Providers working within regulated product sectors — such as medical devices or machinery — must additionally satisfy the sector-specific conformity requirements that interact with the AI Act under Annex I.

Key Obligations

• Ensure Chapter 2 compliance: Verify that the high-risk AI system meets all technical and governance requirements (Articles 8–15) prior to market placement, including risk management, data governance, transparency, human oversight, and robustness.
• Establish a quality management system: Implement a documented QMS in accordance with Article 17, covering policies, procedures, conformity assessment, post-market monitoring, and incident reporting workflows.
• Draw up and maintain technical documentation: Prepare and keep up to date the technical documentation specified in Annex IV, demonstrating compliance to national competent authorities and notified bodies upon request.
• Undergo conformity assessment and affix CE marking: Complete the applicable conformity assessment procedure (self-assessment or third-party) and affix the CE marking before placing the system on the market or putting it into service in the EU.
• Register in the EU database: Enter the system in the EU-wide database for high-risk AI systems established under Article 71, where registration is mandatory for the relevant category.
• Retain records for ten years and cooperate with authorities: Keep all technical documentation, conformity declarations, and applicable logs for at least ten years; respond to information requests from national supervisory and market surveillance authorities; appoint an EU authorised representative if the provider is not established in the Union.

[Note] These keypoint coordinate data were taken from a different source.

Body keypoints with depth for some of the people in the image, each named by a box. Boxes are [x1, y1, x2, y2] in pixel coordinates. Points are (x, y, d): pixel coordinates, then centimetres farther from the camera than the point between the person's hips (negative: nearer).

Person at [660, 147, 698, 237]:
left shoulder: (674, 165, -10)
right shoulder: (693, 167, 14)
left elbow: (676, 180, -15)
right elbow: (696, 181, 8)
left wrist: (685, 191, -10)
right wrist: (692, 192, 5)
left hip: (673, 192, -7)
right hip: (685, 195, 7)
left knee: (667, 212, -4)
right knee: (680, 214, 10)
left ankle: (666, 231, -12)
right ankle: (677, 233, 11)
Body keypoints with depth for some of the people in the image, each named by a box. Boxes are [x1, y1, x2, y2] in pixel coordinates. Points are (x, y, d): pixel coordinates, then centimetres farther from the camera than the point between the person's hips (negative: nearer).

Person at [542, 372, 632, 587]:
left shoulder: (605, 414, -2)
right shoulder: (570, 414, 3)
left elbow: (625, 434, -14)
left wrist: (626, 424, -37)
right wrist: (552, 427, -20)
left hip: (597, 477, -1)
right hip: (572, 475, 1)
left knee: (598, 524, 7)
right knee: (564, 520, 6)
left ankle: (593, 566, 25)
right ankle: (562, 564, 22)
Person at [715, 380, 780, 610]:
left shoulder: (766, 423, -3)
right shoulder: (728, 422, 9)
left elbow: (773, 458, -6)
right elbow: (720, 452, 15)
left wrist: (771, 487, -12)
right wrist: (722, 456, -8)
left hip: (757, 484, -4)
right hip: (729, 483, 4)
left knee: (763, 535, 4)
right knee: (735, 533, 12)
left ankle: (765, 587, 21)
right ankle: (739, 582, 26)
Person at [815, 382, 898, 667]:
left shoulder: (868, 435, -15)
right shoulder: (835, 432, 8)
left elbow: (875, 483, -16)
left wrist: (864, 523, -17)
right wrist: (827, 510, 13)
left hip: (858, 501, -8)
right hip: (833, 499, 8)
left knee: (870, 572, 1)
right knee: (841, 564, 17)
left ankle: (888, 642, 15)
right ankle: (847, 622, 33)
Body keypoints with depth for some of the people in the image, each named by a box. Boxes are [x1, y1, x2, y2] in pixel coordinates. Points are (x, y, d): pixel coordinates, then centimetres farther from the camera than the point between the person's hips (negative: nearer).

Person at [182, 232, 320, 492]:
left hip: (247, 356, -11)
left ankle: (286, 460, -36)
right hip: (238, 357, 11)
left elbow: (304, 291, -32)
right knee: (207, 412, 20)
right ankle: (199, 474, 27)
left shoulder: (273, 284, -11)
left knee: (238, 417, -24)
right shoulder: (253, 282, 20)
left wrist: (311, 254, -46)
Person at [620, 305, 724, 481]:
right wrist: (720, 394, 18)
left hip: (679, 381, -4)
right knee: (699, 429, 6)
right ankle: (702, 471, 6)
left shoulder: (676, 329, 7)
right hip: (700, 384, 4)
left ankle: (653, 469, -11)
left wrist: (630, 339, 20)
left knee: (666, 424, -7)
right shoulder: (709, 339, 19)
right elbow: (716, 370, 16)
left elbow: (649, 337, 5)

Relationship to Other Articles

Article 16 cannot be read in isolation. It is the gateway obligation that activates and references virtually all other provider-facing requirements in Title III.

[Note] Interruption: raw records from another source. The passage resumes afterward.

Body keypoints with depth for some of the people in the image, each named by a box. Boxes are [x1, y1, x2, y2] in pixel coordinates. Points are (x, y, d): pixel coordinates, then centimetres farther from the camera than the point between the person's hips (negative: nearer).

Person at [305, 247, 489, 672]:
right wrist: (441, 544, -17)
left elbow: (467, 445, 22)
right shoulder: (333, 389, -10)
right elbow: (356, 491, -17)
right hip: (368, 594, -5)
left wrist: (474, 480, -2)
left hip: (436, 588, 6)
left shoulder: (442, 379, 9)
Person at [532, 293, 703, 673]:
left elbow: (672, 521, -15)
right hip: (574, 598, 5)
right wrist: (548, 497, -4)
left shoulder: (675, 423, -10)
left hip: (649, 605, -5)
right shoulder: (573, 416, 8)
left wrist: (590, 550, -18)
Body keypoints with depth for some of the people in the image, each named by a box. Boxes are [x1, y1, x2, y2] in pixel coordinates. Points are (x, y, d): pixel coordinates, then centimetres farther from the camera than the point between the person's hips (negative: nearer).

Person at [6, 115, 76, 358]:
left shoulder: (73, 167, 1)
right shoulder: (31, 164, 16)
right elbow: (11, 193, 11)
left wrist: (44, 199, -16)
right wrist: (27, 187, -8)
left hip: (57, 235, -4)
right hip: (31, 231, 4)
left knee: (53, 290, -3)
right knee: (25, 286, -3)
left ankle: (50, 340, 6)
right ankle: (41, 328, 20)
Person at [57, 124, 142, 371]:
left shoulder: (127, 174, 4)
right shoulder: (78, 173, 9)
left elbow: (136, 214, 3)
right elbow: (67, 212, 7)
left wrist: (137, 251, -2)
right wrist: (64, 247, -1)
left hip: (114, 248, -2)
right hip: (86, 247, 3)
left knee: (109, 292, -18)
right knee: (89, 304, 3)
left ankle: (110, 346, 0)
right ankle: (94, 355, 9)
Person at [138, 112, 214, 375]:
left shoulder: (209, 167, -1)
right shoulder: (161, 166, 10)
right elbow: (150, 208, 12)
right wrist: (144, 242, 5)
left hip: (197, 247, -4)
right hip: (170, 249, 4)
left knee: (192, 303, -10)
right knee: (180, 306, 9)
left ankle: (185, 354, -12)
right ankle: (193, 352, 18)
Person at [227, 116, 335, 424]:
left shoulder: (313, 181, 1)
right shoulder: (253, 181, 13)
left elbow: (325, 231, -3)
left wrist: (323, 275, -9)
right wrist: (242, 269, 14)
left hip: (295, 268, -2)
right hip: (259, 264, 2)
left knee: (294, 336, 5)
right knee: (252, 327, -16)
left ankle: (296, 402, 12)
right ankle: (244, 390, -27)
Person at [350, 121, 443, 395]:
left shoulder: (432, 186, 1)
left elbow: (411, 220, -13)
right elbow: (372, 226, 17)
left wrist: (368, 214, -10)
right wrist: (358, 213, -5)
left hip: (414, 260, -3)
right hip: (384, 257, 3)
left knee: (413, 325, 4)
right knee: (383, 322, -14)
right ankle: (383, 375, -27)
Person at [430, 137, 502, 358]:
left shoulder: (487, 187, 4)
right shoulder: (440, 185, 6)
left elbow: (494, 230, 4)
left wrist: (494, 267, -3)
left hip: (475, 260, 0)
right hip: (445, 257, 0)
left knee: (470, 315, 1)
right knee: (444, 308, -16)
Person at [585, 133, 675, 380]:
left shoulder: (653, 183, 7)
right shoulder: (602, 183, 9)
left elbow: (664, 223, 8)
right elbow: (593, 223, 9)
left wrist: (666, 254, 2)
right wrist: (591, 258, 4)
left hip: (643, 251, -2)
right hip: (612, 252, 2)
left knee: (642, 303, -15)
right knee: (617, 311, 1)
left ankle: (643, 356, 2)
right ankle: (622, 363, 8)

The substantive technical requirements that Article 16 requires providers to satisfy are found in Articles 8 through 15 (Chapter 2). The quality management system it mandates is elaborated in Article 17. Technical documentation specifications appear in Annex IV, referenced by Article 11. The conformity assessment procedures triggered by Article 16 are detailed in Article 43, with conformity declaration rules in Article 47 and CE marking rules in Article 48.

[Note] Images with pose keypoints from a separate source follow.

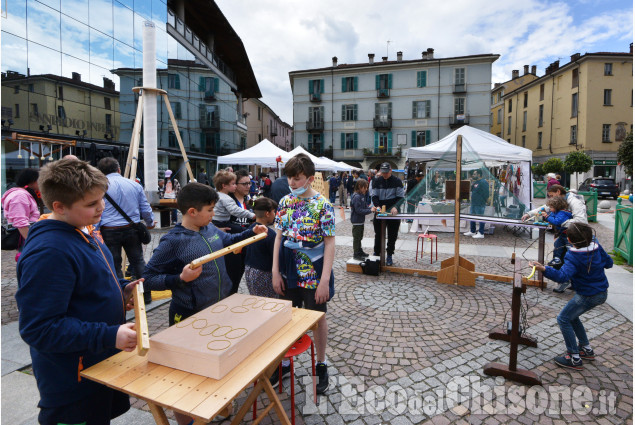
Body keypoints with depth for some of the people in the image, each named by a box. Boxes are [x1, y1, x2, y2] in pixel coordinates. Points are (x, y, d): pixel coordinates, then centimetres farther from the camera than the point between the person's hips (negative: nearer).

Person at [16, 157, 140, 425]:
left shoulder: (82, 231, 2)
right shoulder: (48, 253, -30)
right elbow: (38, 329, -29)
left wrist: (120, 289, 0)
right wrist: (109, 336, -30)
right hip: (73, 382, -9)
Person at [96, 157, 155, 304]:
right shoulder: (135, 185, 4)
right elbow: (145, 209, 9)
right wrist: (150, 223, 25)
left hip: (109, 231, -3)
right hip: (132, 229, 3)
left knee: (114, 266, 6)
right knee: (138, 261, 13)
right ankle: (146, 295, 20)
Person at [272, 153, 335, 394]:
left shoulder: (322, 205, -14)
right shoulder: (285, 202, 1)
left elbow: (330, 244, -14)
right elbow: (279, 237, 5)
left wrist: (325, 279, -18)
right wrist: (275, 271, 0)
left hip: (314, 273, -4)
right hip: (289, 271, 4)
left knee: (318, 318, 12)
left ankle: (321, 365, 32)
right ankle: (284, 361, 36)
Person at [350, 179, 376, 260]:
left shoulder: (362, 196, 9)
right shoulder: (356, 197, -21)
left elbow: (365, 206, 14)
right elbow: (358, 210, -25)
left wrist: (371, 208, -5)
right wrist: (370, 210, -22)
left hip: (361, 220, 10)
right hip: (356, 221, -10)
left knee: (360, 237, 20)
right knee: (357, 237, 1)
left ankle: (360, 251, 33)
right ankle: (356, 254, 10)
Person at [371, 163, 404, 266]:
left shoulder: (397, 181, -1)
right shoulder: (377, 181, 4)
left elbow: (400, 197, -2)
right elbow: (374, 196, 4)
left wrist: (395, 207, -18)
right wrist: (377, 206, -14)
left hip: (393, 212, -1)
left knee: (392, 235, 5)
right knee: (378, 234, 9)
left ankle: (389, 256, 19)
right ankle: (376, 253, 26)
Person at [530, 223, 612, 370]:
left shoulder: (574, 257, -27)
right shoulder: (596, 245, -5)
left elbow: (563, 276, -42)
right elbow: (609, 263, 9)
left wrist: (544, 269, -55)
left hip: (588, 296, -9)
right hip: (602, 292, 9)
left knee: (563, 319, -2)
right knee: (572, 316, 22)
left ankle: (575, 359, 2)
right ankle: (587, 349, 33)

Post-market surveillance obligations that extend Article 16's reach beyond initial placement are set out in Article 72, with serious incident reporting in Article 73. Authorised representatives — required for non-EU providers under Article 16 — are governed by Article 22. Circumstances in which importers and distributors assume provider obligations are specified in Article 24. Finally, the EU database registration requirement connects to Article 71. National competent authorities enforcing Article 16 obligations operate under the framework established in Articles 70 and 74.

Compliance Timeline

The EU AI Act entered into force on 1 August 2024, twenty days after publication in the Official Journal. However, its provisions apply in a phased manner:

• 2 February 2025: Prohibitions on unacceptable-risk AI practices (Article 5) became enforceable.
• 2 August 2025: Obligations relating to general-purpose AI models (Title VIII, Articles 51–56) became applicable.
• 2 August 2026: Article 16 obligations become enforceable for high-risk AI systems listed in Annex III (standalone AI systems in areas such as employment, education, essential services, biometrics, and law enforcement).
• 2 August 2027: Article 16 obligations become enforceable for high-risk AI systems covered by Annex I (safety components of products already regulated by existing EU sectoral legislation, such as medical devices, machinery, and civil aviation).

Providers should not wait until these enforcement dates to begin preparation. Building a quality management system, compiling technical documentation, and completing conformity assessments are resource-intensive processes. Organisations placing Annex III systems on the market are advised to be operationally compliant by mid-2026 at the latest, with gap analyses and remediation programmes initiated no later than early 2025.